▶ **TASK STATEMENT**
A single figure is the whole answer: the number of lines in the entries that contain "datetime".
***
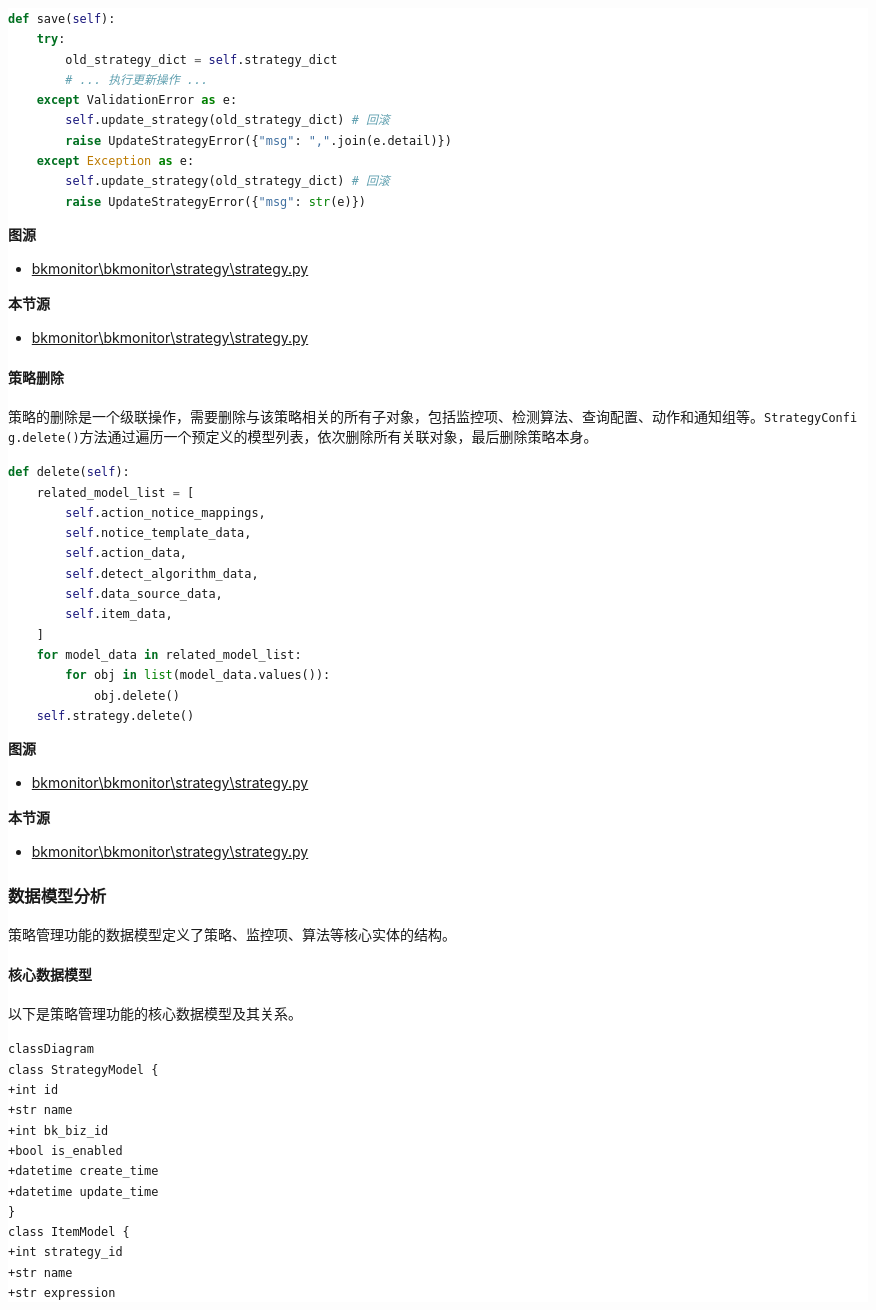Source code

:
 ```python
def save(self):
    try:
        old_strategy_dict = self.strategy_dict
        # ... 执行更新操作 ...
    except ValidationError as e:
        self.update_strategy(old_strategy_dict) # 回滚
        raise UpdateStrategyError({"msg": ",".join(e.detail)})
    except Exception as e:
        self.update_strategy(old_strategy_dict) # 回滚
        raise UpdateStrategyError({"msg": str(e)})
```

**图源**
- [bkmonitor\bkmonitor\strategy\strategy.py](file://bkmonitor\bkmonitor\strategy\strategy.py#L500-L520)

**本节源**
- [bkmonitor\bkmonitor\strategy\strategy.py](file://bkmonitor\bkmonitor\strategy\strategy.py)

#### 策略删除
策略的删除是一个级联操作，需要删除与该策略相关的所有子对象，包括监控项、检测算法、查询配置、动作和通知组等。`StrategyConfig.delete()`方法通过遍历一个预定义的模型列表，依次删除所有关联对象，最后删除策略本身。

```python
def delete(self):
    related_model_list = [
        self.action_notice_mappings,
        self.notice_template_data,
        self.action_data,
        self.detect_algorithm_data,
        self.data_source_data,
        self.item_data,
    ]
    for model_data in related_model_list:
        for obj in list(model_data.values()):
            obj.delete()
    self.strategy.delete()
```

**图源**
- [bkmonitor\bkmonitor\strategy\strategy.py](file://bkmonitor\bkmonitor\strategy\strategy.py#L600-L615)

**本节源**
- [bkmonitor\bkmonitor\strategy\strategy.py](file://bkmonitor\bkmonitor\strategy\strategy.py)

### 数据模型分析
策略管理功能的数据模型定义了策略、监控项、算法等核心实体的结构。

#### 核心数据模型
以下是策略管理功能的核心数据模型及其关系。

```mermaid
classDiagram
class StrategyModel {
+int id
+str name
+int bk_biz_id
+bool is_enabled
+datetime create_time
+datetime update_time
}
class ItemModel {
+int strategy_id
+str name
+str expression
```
***
▶ **EXERCISE OUTPUT**
2